Spark SQL:
SparkSQL is a Spark module for Structured data processing.
One use of SparkSQL is to execute SQL queries using a basic SQL syntax.
There are several ways to interact with Spark SQL
including SQL, the dataframes API,dataset API.
The backbone for all these operation is Dataframes and SchemaRDD.
DataFrames
A dataFrame is a distributed collection of data organised into named columns. It is conceptually
equivalent to a table in a relational database.
SchemaRDD
SchemaRDDs are made of row objects along with the metadata information.
Spark SQL needs SQLcontext object,which is created from existing SparkContext.
Steps for creating Dataframes,SchemaRDD and performing some operations using the sql methods provided by
sqlContext.
Step 1:
start the spark shell by using the following command.
./bin/spark-shell
Step-2:
import the following packages:
SQLContext entry point for working with Structured data:
val sqlContext = new org.apache.spark.sql.SQLContext(sc)

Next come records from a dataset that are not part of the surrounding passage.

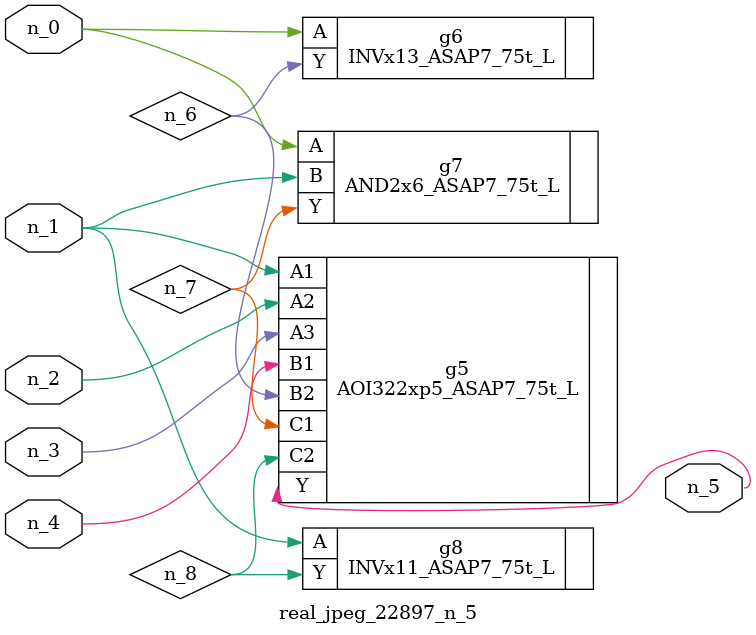
<source format=v>
module real_jpeg_22897_n_5 (n_4, n_0, n_1, n_2, n_3, n_5);

input n_4;
input n_0;
input n_1;
input n_2;
input n_3;

output n_5;

wire n_8;
wire n_6;
wire n_7;

INVx13_ASAP7_75t_L g6 ( 
.A(n_0),
.Y(n_6)
);

AND2x6_ASAP7_75t_L g7 ( 
.A(n_0),
.B(n_1),
.Y(n_7)
);

AOI322xp5_ASAP7_75t_L g5 ( 
.A1(n_1),
.A2(n_2),
.A3(n_3),
.B1(n_4),
.B2(n_6),
.C1(n_7),
.C2(n_8),
.Y(n_5)
);

INVx11_ASAP7_75t_L g8 ( 
.A(n_1),
.Y(n_8)
);


endmodule
</source>
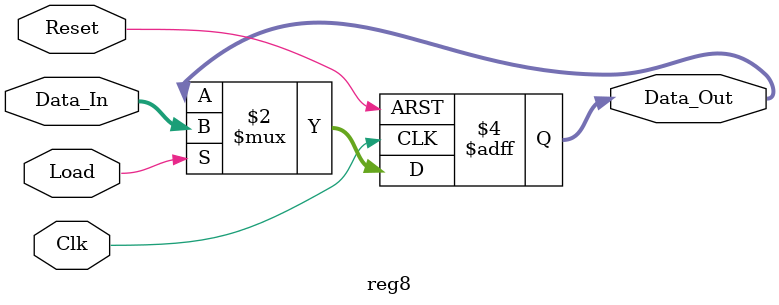
<source format=sv>
module reg8 (input  logic Clk, Reset, Load,
              input  logic [7:0]  Data_In,	
              output logic [7:0]  Data_Out);	

    always_ff @ (posedge Clk or posedge Reset)	
    begin
	 	 if (Reset)
			  Data_Out <= 8'h00;	// for clearing PC when RESET is pressed
		 else if (Load)
			  Data_Out <= Data_In;		
    end

endmodule

</source>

Below is used to implicitly convert an RDD to a
DataFrame
import sqlContext.implicits._
Import SparkSQL data types and Row:
Import org.apache.spark.sql._
Step-3
load the data into a new RDD
val data = sc.textFile(“Youf file name”)
Step-4
Define the schema according to your dataset using a case
class
For example your dataset contains product id,product name and product rating then your schema should be
defined as:
case class Product(productid:Int, product_name: String, product_rating: Int);
If you want to check your schema you can use printSchem(), it prints the schema to the console in a tree format.
Step-5
Create an RDD of product objects
val productdata = data.map(x=>x.split(“,”)).
map(p=>Product(p(0).toInt,p(1),p(2).toInt))
Step-6
change productData RDD of Product objects to a
DataFrame.
A DataFrame is a distributed collection of data
organised into named columns. SparkSQL support
automatically converting an RDD containing case classes
to a DataFrame with the method toDF():
val product = productData.toDF()
Step-7
Explore and query the product data with Spark DataFrames
DataFrames provide a domain-specific language for
structed data manipulation in Scala,Java,Python.
Check the basic practical of sparkSQL for examples.
Step-8
Register the dataFrame as a temp table
ex:
product.registerTempTable(“product”)
Now execute the sql statement
ex:
val results = sqlContext.sql(“select * from Product”);
results.show()